**Consegna**
Stampa il brano sul Cervaro partendo da "Parlare con Renzo" e proseguendo fino a "si è sviluppato.", senza cambiare niente.

**Estratto pagina**
== == ==
Parlare con Renzo Cotarella
attuale amministratore delegato della Marchesi Antinori, significa non solo
ripercorrere la storia di un grande vino, il Cervaro, ma anche quella di una grande
azienda e di un progetto che ha saputo interpretare e valorizzare, al meglio,
il territorio in cui si è sviluppato.
Simpatico, incisivo con una
parlata senza fronzoli, Cotarella mi ha ripetuto più volte ”Questa è la vera
storia del Cervaro”.
== == ==
**Elenco righe**
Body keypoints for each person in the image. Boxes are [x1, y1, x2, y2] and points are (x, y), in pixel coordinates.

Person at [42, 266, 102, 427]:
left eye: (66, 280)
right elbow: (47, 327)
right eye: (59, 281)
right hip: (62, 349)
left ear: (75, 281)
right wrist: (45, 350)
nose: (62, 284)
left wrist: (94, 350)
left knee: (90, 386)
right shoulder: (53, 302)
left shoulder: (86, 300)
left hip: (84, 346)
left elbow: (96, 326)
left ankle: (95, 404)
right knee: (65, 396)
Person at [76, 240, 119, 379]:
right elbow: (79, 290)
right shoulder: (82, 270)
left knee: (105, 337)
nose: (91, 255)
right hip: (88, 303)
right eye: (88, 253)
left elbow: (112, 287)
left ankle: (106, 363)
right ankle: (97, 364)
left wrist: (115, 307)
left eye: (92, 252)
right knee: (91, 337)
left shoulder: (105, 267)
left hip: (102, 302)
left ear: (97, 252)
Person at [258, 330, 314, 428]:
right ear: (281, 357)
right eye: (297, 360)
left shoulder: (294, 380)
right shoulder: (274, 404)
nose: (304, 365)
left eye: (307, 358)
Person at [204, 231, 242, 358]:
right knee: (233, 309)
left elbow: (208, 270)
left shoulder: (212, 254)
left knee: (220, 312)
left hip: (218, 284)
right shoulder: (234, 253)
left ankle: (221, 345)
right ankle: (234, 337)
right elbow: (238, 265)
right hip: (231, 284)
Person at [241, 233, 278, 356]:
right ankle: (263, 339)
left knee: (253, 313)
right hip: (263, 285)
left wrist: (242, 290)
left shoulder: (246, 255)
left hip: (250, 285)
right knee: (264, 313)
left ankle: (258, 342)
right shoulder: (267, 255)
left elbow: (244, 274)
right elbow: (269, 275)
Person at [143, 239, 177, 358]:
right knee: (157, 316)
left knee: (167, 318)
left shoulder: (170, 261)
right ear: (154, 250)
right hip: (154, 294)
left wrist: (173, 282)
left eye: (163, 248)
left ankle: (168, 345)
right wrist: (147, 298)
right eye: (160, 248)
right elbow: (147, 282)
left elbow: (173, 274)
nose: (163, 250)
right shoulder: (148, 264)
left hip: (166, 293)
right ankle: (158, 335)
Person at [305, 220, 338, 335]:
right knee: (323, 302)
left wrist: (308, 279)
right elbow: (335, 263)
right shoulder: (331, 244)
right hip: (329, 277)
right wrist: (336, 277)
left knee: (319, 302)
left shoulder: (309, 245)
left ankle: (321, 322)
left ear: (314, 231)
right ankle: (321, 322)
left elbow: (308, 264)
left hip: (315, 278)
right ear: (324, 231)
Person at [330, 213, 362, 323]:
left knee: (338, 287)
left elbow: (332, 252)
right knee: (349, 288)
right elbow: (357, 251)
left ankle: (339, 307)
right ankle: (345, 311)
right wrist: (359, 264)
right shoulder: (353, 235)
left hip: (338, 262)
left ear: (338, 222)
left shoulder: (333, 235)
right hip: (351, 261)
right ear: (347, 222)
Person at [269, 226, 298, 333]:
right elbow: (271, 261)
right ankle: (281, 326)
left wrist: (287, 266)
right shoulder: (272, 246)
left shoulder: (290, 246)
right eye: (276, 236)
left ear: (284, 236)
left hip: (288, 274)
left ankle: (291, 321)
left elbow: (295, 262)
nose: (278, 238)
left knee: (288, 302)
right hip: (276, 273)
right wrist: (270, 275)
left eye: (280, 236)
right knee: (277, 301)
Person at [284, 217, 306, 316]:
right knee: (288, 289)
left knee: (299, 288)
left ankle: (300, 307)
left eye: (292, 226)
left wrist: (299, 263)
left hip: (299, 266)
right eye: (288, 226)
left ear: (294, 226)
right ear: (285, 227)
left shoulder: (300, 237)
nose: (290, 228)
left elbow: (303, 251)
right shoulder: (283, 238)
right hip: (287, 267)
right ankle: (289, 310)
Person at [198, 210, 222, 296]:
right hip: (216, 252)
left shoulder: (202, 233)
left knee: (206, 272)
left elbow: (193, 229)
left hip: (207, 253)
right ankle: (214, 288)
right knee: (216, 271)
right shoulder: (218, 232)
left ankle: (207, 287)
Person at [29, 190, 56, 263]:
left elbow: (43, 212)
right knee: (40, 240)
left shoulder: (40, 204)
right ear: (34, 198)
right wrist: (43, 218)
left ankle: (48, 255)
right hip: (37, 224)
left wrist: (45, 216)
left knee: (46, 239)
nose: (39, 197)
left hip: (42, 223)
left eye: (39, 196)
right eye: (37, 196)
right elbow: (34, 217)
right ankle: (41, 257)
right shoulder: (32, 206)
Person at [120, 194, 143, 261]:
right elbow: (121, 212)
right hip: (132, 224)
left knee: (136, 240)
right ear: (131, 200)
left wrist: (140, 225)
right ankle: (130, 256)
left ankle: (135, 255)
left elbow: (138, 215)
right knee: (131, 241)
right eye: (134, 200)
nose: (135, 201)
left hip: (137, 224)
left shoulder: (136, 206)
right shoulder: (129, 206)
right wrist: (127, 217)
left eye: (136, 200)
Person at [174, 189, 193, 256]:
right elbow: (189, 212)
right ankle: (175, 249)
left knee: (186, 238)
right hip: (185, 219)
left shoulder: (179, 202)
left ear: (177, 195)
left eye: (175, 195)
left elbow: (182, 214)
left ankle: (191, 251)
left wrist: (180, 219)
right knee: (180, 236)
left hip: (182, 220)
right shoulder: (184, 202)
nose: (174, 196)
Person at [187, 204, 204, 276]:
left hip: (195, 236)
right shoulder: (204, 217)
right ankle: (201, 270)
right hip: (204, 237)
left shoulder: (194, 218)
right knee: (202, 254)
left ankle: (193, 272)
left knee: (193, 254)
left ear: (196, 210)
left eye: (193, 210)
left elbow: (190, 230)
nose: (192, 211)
== == ==
**Risposta**
Parlare con Renzo Cotarella
attuale amministratore delegato della Marchesi Antinori, significa non solo
ripercorrere la storia di un grande vino, il Cervaro, ma anche quella di una grande
azienda e di un progetto che ha saputo interpretare e valorizzare, al meglio,
il territorio in cui si è sviluppato.